A      communications audit is one of the most important things that you can do for your company. Every company needs to improve in some areas, and ensuring that your Communications are as effective as they can be is vital to your success in business. But how do you conduct a communications audit? We will explore the term thoroughly in this article and help you understand it better.

Definition of a Communication Audit

The communication audit is a process that companies go through in order to determine how good their communications are. Communication involves how a company or organization sends and receives information; or shares it with varying audiences.

For each type of communications that a company does, or the type of audience that they are targeting with that communications, an audit needs to be completed. You'll be able to find out where you are strongest and where you are weakest when it comes to communications (both external and internal).

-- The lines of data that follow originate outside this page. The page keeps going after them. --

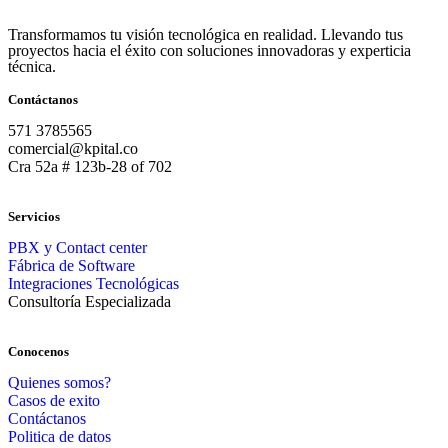
Transformamos tu visión tecnológica en realidad. Llevando tus
proyectos hacia el éxito con soluciones innovadoras y experticia
técnica.
Contáctanos
571 3785565
comercial@kpital.co
Cra 52a # 123b-28 of 702
Servicios
PBX y Contact center
Fábrica de Software
Integraciones Tecnológicas
Consultoría Especializada
Conocenos
Quienes somos?
Casos de exito
Contáctanos
Politica de datos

Goals of a Communication Audit

You'll have a number of goals with this audit. You want to identify who your key audiences are and how effective you've been about communicating with them. How much do they know about your products or services and your business in general? What mistakes did you make in the past when it comes to communications? What opportunities did you miss? Most of all, how can you ensure better communication in the future.

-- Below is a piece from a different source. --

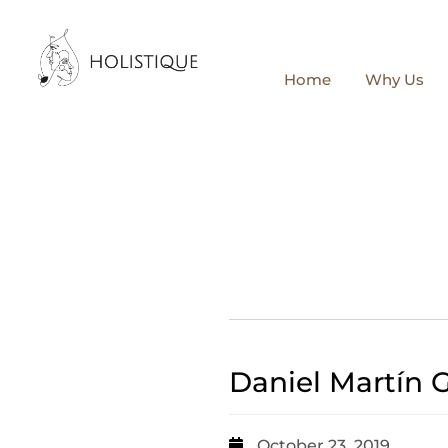
Home
Why Us
Daniel Martín 
October 23, 2019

Process of a Communication Audit

Conducting a communications audit will require several steps, each of them taken individually to ensure that your audit is successful. Your first step is to identify what exactly you are auditing.  Make a list of everything, including corporate identity elements, logos, signs, promotional materials, brochures, your website, your media coverage and your most successful PR tactics.

Next, you have to decide what kind of message you are going to use to gather this information and conduct the audit. This may include surveys, focus groups or interviews. Your next step will be to actually gather the information. Decide what questions you need answered and use them to gather information from these customers. Besides individual customers, you may also want to determine how much your local community knows about you as a whole. You may want to choose a third party to conduct research with your customers and community.

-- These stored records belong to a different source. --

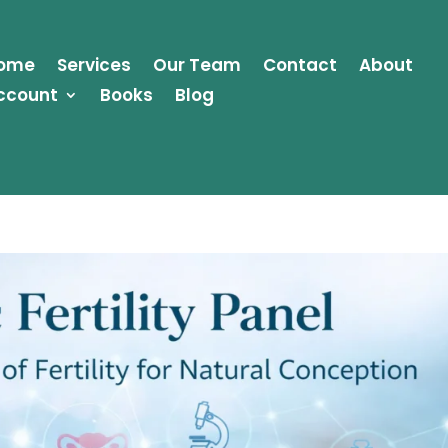
ome
Services
Our Team
Contact
About
ccount
Books
Blog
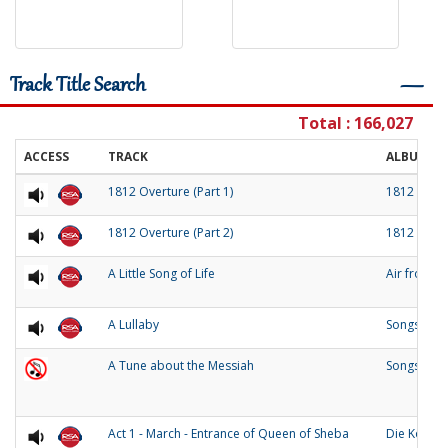
Track Title Search
―
Total : 166,027
ACCESS
TRACK
ALBUM
1812 Overture (Part 1)
1812 Over
1812 Overture (Part 2)
1812 Over
A Little Song of Life
Air from 
A Lullaby
Songs of O
A Tune about the Messiah
Songs and
Act 1 - March - Entrance of Queen of Sheba
Die Konigi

Your next step is to talk to your staff and get feedback from them as to what they feel your strengths and weaknesses are when it comes to communications. Obviously, your key people are going to be your top priority, but you might be surprised at how much feedback valuable feedback you can get from someone further down on the company ladder. Your main goal here is to ensure that everyone is working from the same playbook. Your company should be a single voice with a consistent message.

Next, you want to look at your media coverage. You may already have all of your press clippings saved somewhere. If not, then your first step with this task is going to be searching out all of the different publications that you have been in and create that folder of press clippings in the first place. If you have not been keeping up with your press coverage, you definitely want to start. A good method to use is Google news alerts which will let you know if your company is mentioned in the news. You may have to look at print publications manually.

Next, you want to do your analysis based on all of the information that you have gathered. You want to make a list of your strengths when it comes to communications and all of the areas where you could use some work. Include any future opportunities that you have for better communications.

OpenPR-Tip: Your penultimate step is to create a plan for better communications in the future.  Once you have your analysis finished, you have a place to start. Create a plan using this data, ensuring that your goals are clear and in a format that will allow you to easily present it, because that is going to be your final step.

Finally, you want to present your communications plan with key people within your company. It does no good to do a communications audit and then keep the results to yourself. Present your new communications plan to those in your organization with the power to act on the plan, and continually improve your company communications.